Quelle que soit la teneur de son aveu1.22.2 et quelle que soit sa vigueur dans la mani­fes­ta­tion25, quelle que soit donc sa force à se mani­fes­ter, il est géné­ra­le­ment admis in aller Öffentlichkeit que la per­sonne importe en géné­ral et devrait impor­ter en par­ti­cu­lier : elle est cou­sue d’un corps (« son corps »), d’une démarche (« sa démarche »), d’un « style » (« son style »)22, et cela signi­fie ou devrait signi­fier qu’elle mat­ters et qu’il est plus louable de ne pas, ou peu, la contes­ter.

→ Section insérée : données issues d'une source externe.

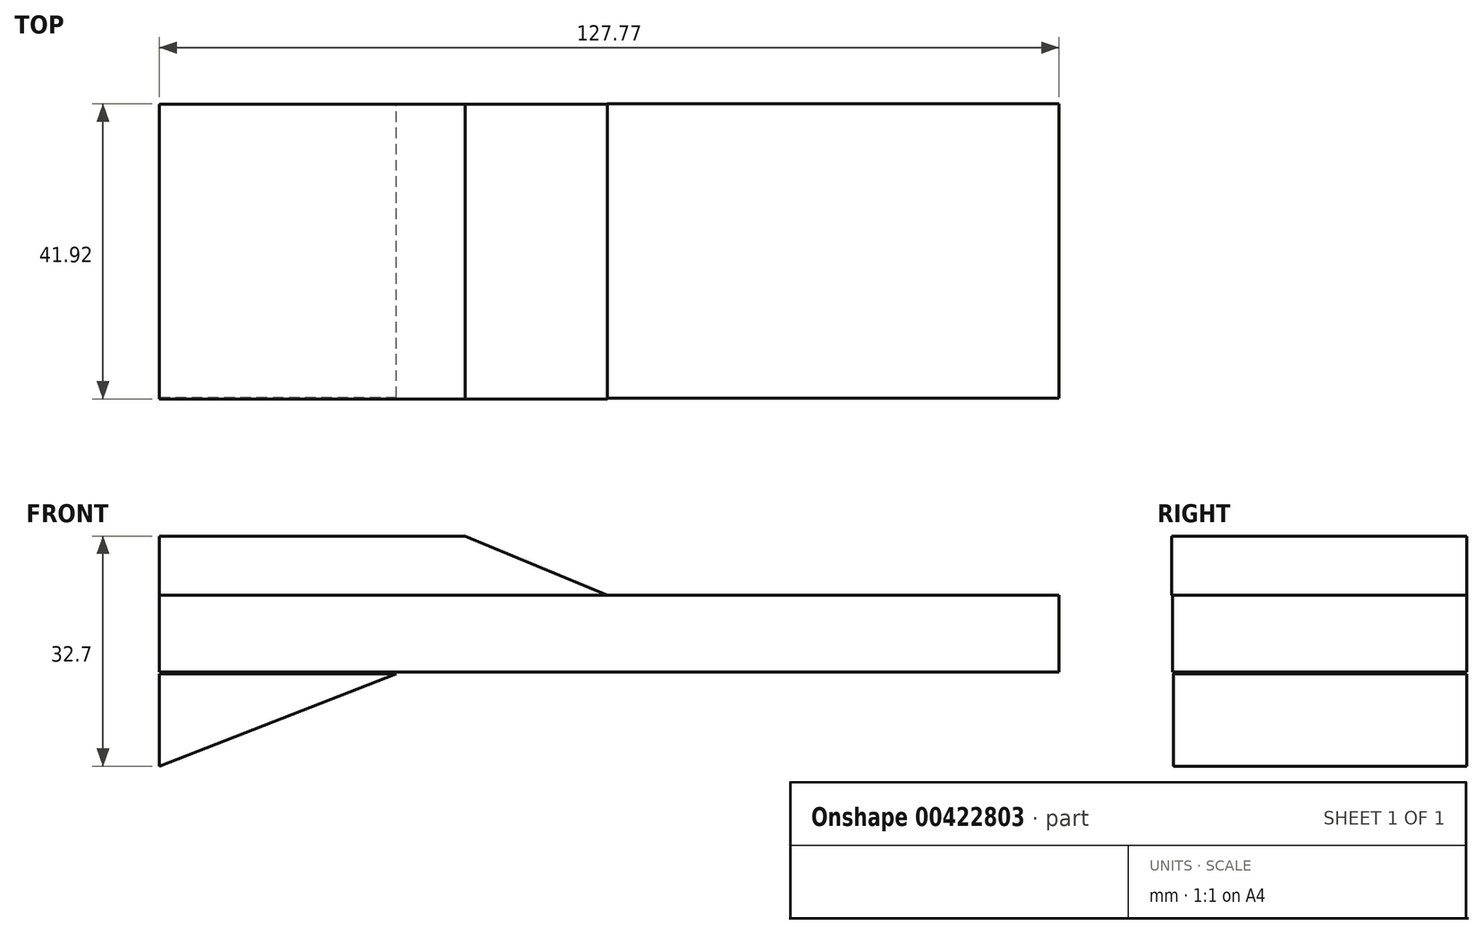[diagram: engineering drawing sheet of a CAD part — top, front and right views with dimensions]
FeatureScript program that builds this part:
annotation { "Feature Type Name" : "Feature", "Feature Type Description" : "" }
export const myFeature = defineFeature(function(context is Context, id is Id, definition is map)
    precondition{}
    {
        {
            var Q0;
            Q0=qCreatedBy(makeId("Front.planeOp"),FACE);
            var sketch = newSketch(context, id + "F0", { "sketchPlane" : qUnion([Q0])});
            skLineSegment(sketch, "E0", {"start": v(0, -11.22) * mm, "end": v(0, -24.32) * mm});
            skLineSegment(sketch, "E1", {"start": v(0, -11.22) * mm, "end": v(33.67, -11.22) * mm});
            skLineSegment(sketch, "E2", {"start": v(0, -24.32) * mm, "end": v(33.67, -11.22) * mm});
            skSolve(sketch);
        }
        {
            var Q0;
            Q0=qCreatedBy(makeId("Top.planeOp"),FACE);
            var sketch = newSketch(context, id + "F1", { "sketchPlane" : qUnion([Q0])});
            skLineSegment(sketch, "E3.bottom", {"start": v(0, 21.85) * mm, "end": v(127.77, 21.85) * mm});
            skLineSegment(sketch, "E3.top", {"start": v(0, -19.95) * mm, "end": v(127.77, -19.95) * mm});
            skLineSegment(sketch, "E3.left", {"start": v(0, 21.85) * mm, "end": v(0, -19.95) * mm});
            skLineSegment(sketch, "E3.right", {"start": v(127.77, 21.85) * mm, "end": v(127.77, -19.95) * mm});
            skSolve(sketch);
        }
        {
            var Q0;
            Q0=makeQuery(id+"F1.imprint","IMPRINT",FACE,{"disambiguationData":[TD([[makeQuery(id+"F1.imprint","IMPRINT",EDGE,{"derivedFrom":sQuery(id+"F1.wireOp",EDGE,"E3.bottom")}),-1.0]])]});
            extrude(context, id + "F2", {"entities" : qUnion([Q0]), "oppositeDirection" : true, "depth" : 10.92 * mm});
        }
        {
            var Q0;
            Q0=makeQuery(id+"F0.imprint","IMPRINT",FACE,{"disambiguationData":[TD([[makeQuery(id+"F0.imprint","IMPRINT",EDGE,{"derivedFrom":sQuery(id+"F0.wireOp",EDGE,"E0")}),1.0]])]});
            extrude(context, id + "F3", {"entities" : qUnion([Q0]), "depth" : 19.8 * mm});
        }
        {
            var Q0;
            Q0=makeQuery(id+"F3.opExtrude","CAP_FACE",FACE,{"disambiguationData":[OSD([sQuery(id+"F0.wireOp",EDGE,"E0"),sQuery(id+"F0.wireOp",EDGE,"E1"),sQuery(id+"F0.wireOp",EDGE,"E2")])],"isStart":true});
            extrude(context, id + "F4", {"entities" : qUnion([Q0]), "operationType" : NewBodyOperationType.ADD, "depth" : 21.84 * mm});
        }
        {
            var Q0;
            Q0=qCreatedBy(makeId("Front.planeOp"),FACE);
            var sketch = newSketch(context, id + "F5", { "sketchPlane" : qUnion([Q0])});
            skLineSegment(sketch, "E4", {"start": v(63.63, 0) * mm, "end": v(43.4, 8.38) * mm});
            skLineSegment(sketch, "E5", {"start": v(43.4, 8.38) * mm, "end": v(0, 8.38) * mm});
            skLineSegment(sketch, "E6", {"start": v(0, 8.38) * mm, "end": v(0, 0) * mm});
            skLineSegment(sketch, "E7", {"start": v(0, 0) * mm, "end": v(63.63, 0) * mm});
            skSolve(sketch);
        }
        {
            var Q0;
            Q0=makeQuery(id+"F5.imprint","IMPRINT",FACE,{"disambiguationData":[TD([[makeQuery(id+"F5.imprint","IMPRINT",EDGE,{"derivedFrom":sQuery(id+"F5.wireOp",EDGE,"E4")}),1.0]])]});
            extrude(context, id + "F6", {"entities" : qUnion([Q0]), "operationType" : NewBodyOperationType.ADD, "depth" : 20.07 * mm});
        }
        {
            var Q0;
            Q0=makeQuery(id+"F6.opExtrude","CAP_FACE",FACE,{"disambiguationData":[OSD([sQuery(id+"F5.wireOp",EDGE,"E4"),sQuery(id+"F5.wireOp",EDGE,"E5"),sQuery(id+"F5.wireOp",EDGE,"E6"),sQuery(id+"F5.wireOp",EDGE,"E7")])],"isStart":true});
            extrude(context, id + "F7", {"entities" : qUnion([Q0]), "operationType" : NewBodyOperationType.ADD, "depth" : 21.84 * mm});
        }
        {
            var Q0;
            Q0=qCreatedBy(makeId("Front.planeOp"),FACE);
            var sketch = newSketch(context, id + "F8", { "sketchPlane" : qUnion([Q0])});
            skLineSegment(sketch, "E8", {"start": v(64.12, -11.34) * mm, "end": v(64.12, -31.07) * mm});
            skLineSegment(sketch, "E9", {"start": v(76.45, -11.34) * mm, "end": v(76.45, -54.26) * mm});
            skSolve(sketch);
        }
        {
            var Q0;
            Q0=sQuery(id+"F8.wireOp",EDGE,"E8");
            var Q1;
            Q1=sQuery(id+"F8.wireOp",EDGE,"E9");
            revolve(context, id + "F9", {"bodyType" : ToolBodyType.SURFACE, "surfaceEntities" : qUnion([Q0]), "axis" : qUnion([Q1]), "revolveType" : RevolveType.FULL});
        }
        {
            var Q0;
            Q0=qCreatedBy(makeId("Front.planeOp"),FACE);
            var sketch = newSketch(context, id + "F10", { "sketchPlane" : qUnion([Q0])});
            skLineSegment(sketch, "E10", {"start": v(72.01, -31.57) * mm, "end": v(72.01, -66.59) * mm});
            skLineSegment(sketch, "E11", {"start": v(76.45, -31.57) * mm, "end": v(76.45, -88.78) * mm});
            skSolve(sketch);
        }
        {
            var Q0;
            Q0=sQuery(id+"F10.wireOp",EDGE,"E10");
            var Q1;
            Q1=sQuery(id+"F10.wireOp",EDGE,"E11");
            revolve(context, id + "F11", {"bodyType" : ToolBodyType.SURFACE, "surfaceEntities" : qUnion([Q0]), "axis" : qUnion([Q1]), "revolveType" : RevolveType.FULL});
        }
    });
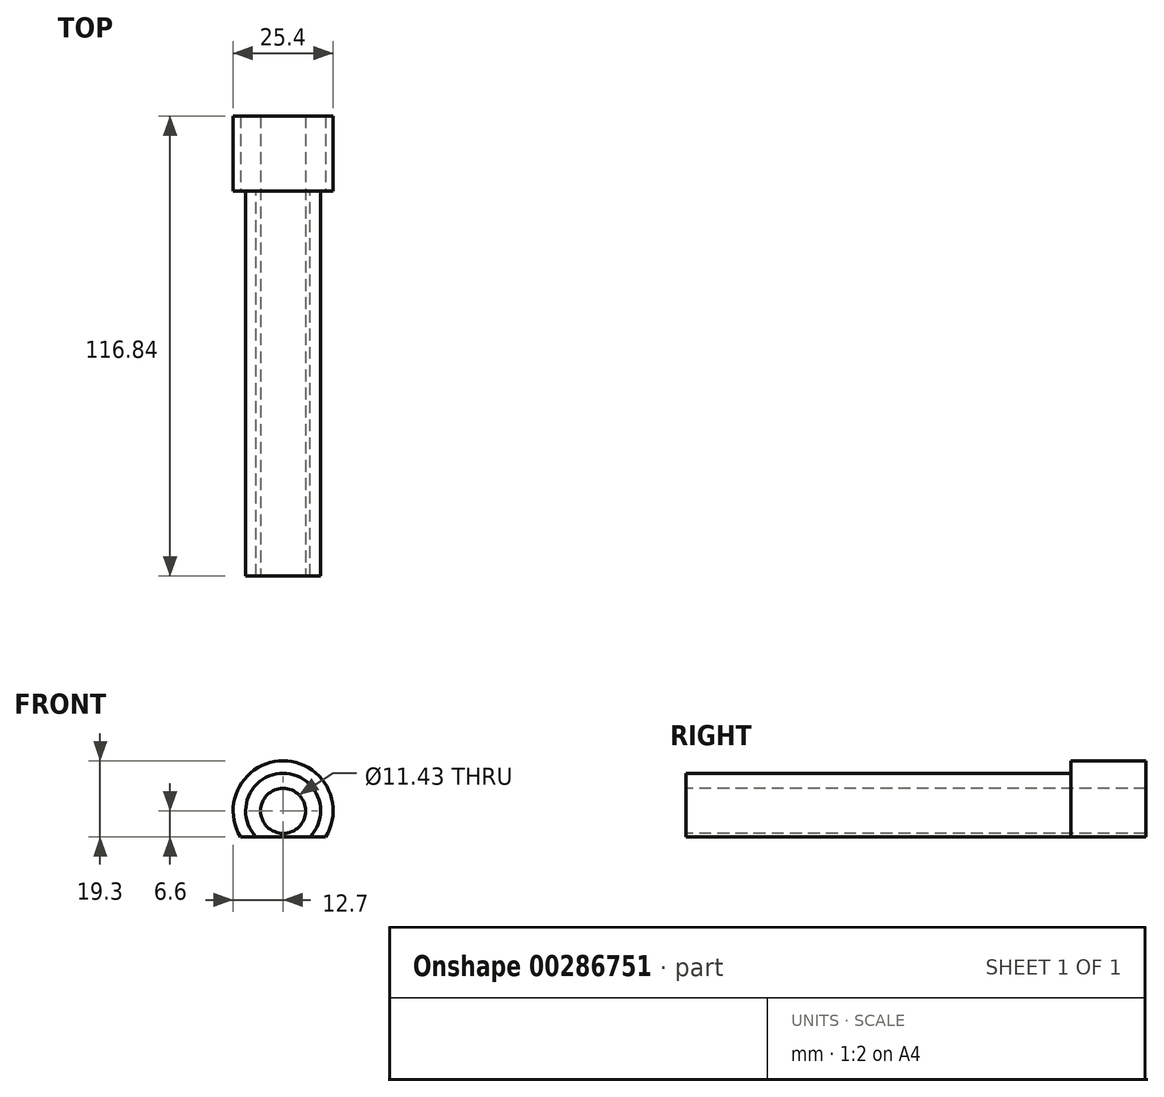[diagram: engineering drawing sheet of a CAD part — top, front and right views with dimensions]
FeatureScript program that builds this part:
annotation { "Feature Type Name" : "Feature", "Feature Type Description" : "" }
export const myFeature = defineFeature(function(context is Context, id is Id, definition is map)
    precondition{}
    {
        {
            var Q0;
            Q0=qCreatedBy(makeId("Front.planeOp"),FACE);
            var sketch = newSketch(context, id + "F0", { "sketchPlane" : qUnion([Q0])});
            skCircle(sketch, "E0", {"center": v(0, 0) * mm, "radius": 5.72 * mm});
            skArc(sketch, "E1", {"start": v(10.85, -6.6) * mm, "mid": v(0, 12.7) * mm, "end": v(-10.85, -6.6) * mm});
            skLineSegment(sketch, "E2", {"start": v(-10.85, -6.6) * mm, "end": v(10.85, -6.6) * mm});
            skSolve(sketch);
        }
        {
            var Q0;
            Q0=makeQuery(id+"F0.imprint","IMPRINT",FACE,{"disambiguationData":[TD([[makeQuery(id+"F0.imprint","IMPRINT",EDGE,{"derivedFrom":sQuery(id+"F0.wireOp",EDGE,"E0")}),-1.0]])]});
            extrude(context, id + "F1", {"entities" : qUnion([Q0]), "oppositeDirection" : true, "depth" : 19.05 * mm});
        }
        {
            var Q0;
            Q0=qCreatedBy(makeId("Front.planeOp"),FACE);
            var sketch = newSketch(context, id + "F2", { "sketchPlane" : qUnion([Q0])});
            skCircle(sketch, "E3", {"center": v(0, 0) * mm, "radius": 5.72 * mm});
            skArc(sketch, "E4", {"start": v(6.86, -6.6) * mm, "mid": v(0, 9.53) * mm, "end": v(-6.86, -6.6) * mm});
            skLineSegment(sketch, "E5", {"start": v(-6.86, -6.6) * mm, "end": v(6.86, -6.6) * mm});
            skSolve(sketch);
        }
        {
            var Q0;
            Q0=makeQuery(id+"F2.imprint","IMPRINT",FACE,{"disambiguationData":[TD([[makeQuery(id+"F2.imprint","IMPRINT",EDGE,{"derivedFrom":sQuery(id+"F2.wireOp",EDGE,"E3")}),-1.0]])]});
            extrude(context, id + "F3", {"entities" : qUnion([Q0]), "operationType" : NewBodyOperationType.ADD, "depth" : 97.8 * mm});
        }
    });
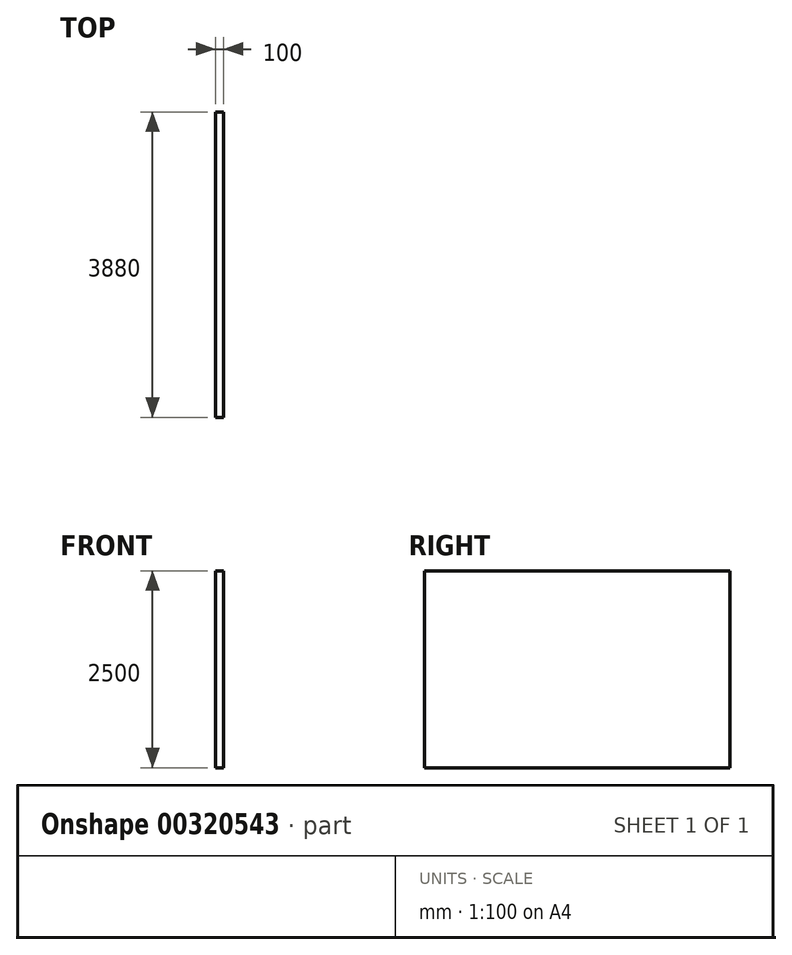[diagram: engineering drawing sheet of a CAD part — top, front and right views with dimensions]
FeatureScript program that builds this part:
annotation { "Feature Type Name" : "Feature", "Feature Type Description" : "" }
export const myFeature = defineFeature(function(context is Context, id is Id, definition is map)
    precondition{}
    {
        {
            var Q0;
            Q0=qCreatedBy(makeId("Right.planeOp"),FACE);
            var sketch = newSketch(context, id + "F0", { "sketchPlane" : qUnion([Q0])});
            skLineSegment(sketch, "E0.bottom", {"start": v(1940, 1250) * mm, "end": v(-1940, 1250) * mm});
            skLineSegment(sketch, "E0.top", {"start": v(1940, -1250) * mm, "end": v(-1940, -1250) * mm});
            skLineSegment(sketch, "E0.left", {"start": v(1940, 1250) * mm, "end": v(1940, -1250) * mm});
            skLineSegment(sketch, "E0.right", {"start": v(-1940, 1250) * mm, "end": v(-1940, -1250) * mm});
            skPoint(sketch, "E0.middle", {"position": v(0, 0) * mm});
            skSolve(sketch);
        }
        {
            var Q0;
            Q0=makeQuery(id+"F0.imprint","IMPRINT",FACE,{"disambiguationData":[TD([[makeQuery(id+"F0.imprint","IMPRINT",EDGE,{"derivedFrom":sQuery(id+"F0.wireOp",EDGE,"E0.bottom")}),1.0]])]});
            extrude(context, id + "F1", {"entities" : qUnion([Q0]), "oppositeDirection" : true, "depth" : 100 * mm});
        }
    });
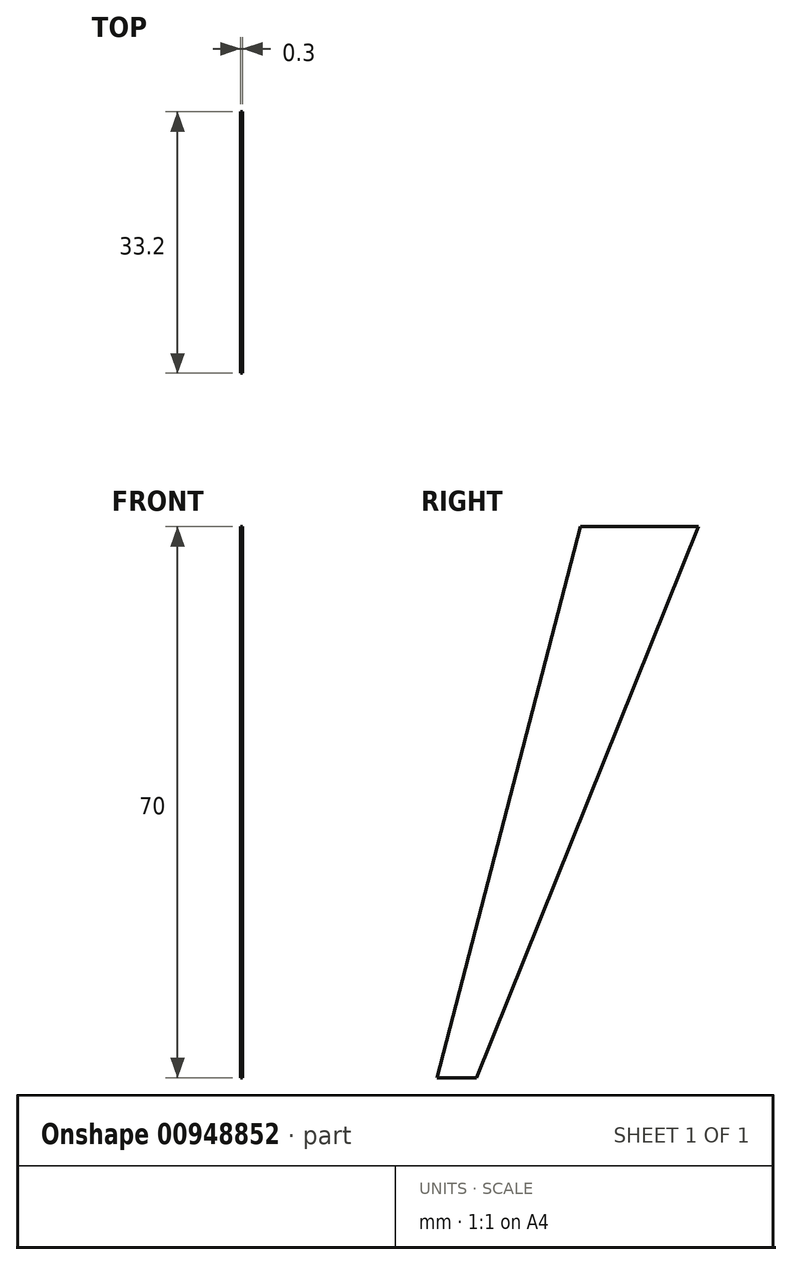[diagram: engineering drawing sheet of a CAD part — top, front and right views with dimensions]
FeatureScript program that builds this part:
annotation { "Feature Type Name" : "Feature", "Feature Type Description" : "" }
export const myFeature = defineFeature(function(context is Context, id is Id, definition is map)
    precondition{}
    {
        {
            var Q0;
            Q0=qCreatedBy(makeId("Right.planeOp"),FACE);
            var sketch = newSketch(context, id + "F0", { "sketchPlane" : qUnion([Q0])});
            skLineSegment(sketch, "E0.bottom", {"start": v(1.6, 35) * mm, "end": v(16.6, 35) * mm});
            skLineSegment(sketch, "E0.top", {"start": v(-16.6, -35) * mm, "end": v(-11.6, -35) * mm});
            skPoint(sketch, "E0.middle", {"position": v(0, 0) * mm});
            skLineSegment(sketch, "E1", {"start": v(1.6, 35) * mm, "end": v(-16.6, -35) * mm});
            skLineSegment(sketch, "E2", {"start": v(16.6, 35) * mm, "end": v(-11.6, -35) * mm});
            skPoint(sketch, "E3.orphan", {"position": v(-16.6, 35) * mm});
            skPoint(sketch, "E4.orphan", {"position": v(16.6, -35) * mm});
            skSolve(sketch);
        }
        {
            var Q0;
            Q0 = qSketchRegion(id + "F0", true);
            extrude(context, id + "F1", {"entities" : qUnion([Q0]), "depth" : 0.3 * mm, "offsetDistance" : 25 * mm});
        }
    });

Pour autant, des per­sonnes qui mat­ter, vic­times en géné­ral de la contes­ta­tion de per­sonnes maî­tri­sées3.2 et leur ser­vant le plus sou­vent à orner ces podiums12 que ces der­nières construisent à prix gagnant, tentent ici ou là et régu­liè­re­ment de mani­fes­ter, de se mani­fes­ter, de s’intégrer dans la lumière égale de l’Öffentlichkeit, mais, géné­ra­le­ment, cela n’importe pas, cela ne prend pas, cela ne matière pas. La per­sonne qui mat­ters en géné­ral, là, ne mat­ters pas en par­ti­cu­lier, et la per­sonne maî­tri­sée, en tant qu’elle a à cœur, le déplore publi­que­ment (avoue le déplo­rer) : elle fait part de ses sen­ti­ments dis­tin­gués et rap­pelle, en par­ti­cu­lier, son vou­loir-du-bien-par-der­rière-en-géné­ral.